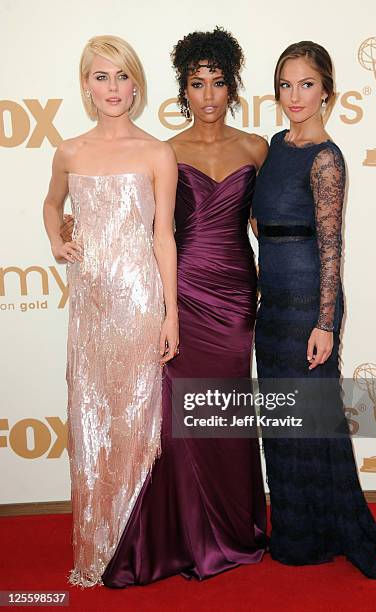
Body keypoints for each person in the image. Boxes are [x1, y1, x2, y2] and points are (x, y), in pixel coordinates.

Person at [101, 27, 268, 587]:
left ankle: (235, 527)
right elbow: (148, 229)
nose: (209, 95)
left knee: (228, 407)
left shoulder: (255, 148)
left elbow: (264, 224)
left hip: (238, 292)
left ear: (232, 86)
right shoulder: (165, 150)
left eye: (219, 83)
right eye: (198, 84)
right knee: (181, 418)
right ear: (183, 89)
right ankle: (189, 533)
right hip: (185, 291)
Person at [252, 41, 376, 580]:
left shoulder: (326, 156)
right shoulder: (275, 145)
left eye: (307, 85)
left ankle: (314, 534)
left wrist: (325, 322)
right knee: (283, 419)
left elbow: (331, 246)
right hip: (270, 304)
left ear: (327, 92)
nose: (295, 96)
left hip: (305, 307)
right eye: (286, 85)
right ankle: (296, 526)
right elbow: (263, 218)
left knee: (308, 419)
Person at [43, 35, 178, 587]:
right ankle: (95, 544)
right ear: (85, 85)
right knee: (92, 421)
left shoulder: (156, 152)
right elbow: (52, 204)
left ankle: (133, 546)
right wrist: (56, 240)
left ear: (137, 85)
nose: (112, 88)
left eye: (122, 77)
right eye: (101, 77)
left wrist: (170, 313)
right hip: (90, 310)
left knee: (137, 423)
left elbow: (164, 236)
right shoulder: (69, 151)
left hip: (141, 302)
--*--
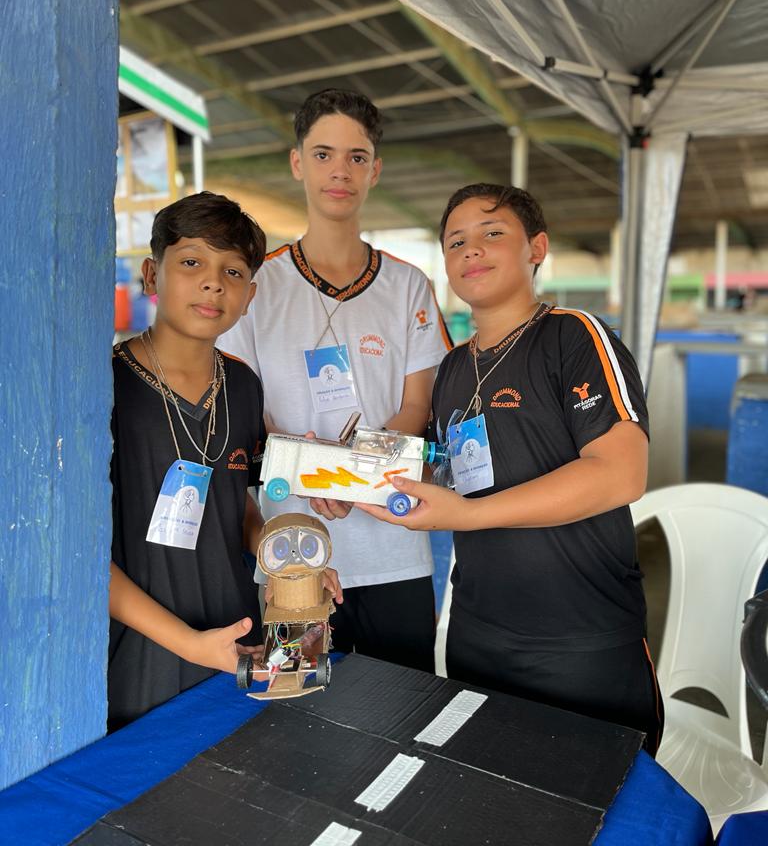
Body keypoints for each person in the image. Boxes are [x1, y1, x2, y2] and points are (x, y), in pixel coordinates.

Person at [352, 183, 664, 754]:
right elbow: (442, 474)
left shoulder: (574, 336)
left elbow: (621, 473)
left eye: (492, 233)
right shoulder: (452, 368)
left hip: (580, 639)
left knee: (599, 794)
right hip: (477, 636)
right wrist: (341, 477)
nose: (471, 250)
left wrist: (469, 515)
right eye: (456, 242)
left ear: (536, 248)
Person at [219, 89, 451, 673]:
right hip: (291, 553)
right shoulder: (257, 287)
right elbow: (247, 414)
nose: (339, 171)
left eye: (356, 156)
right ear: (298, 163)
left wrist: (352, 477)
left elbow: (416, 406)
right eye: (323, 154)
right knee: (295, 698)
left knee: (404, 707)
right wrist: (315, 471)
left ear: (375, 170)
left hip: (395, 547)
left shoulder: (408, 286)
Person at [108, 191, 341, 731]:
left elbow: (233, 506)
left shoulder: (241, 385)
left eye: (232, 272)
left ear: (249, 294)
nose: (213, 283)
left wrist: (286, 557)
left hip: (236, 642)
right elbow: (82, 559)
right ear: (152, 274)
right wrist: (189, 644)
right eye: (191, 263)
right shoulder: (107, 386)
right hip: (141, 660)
--*--
#### Work task:
Only the lines above from the line containing "right wrist: (56, 240)" through the line containing "left hip: (141, 302)" should be retyped, exactly and with both ends included.

#### Exercise response:
right wrist: (56, 240)
left ear: (137, 85)
nose: (112, 88)
left eye: (122, 77)
right eye: (101, 77)
left wrist: (170, 313)
right hip: (90, 310)
left knee: (137, 423)
left elbow: (164, 236)
right shoulder: (69, 151)
left hip: (141, 302)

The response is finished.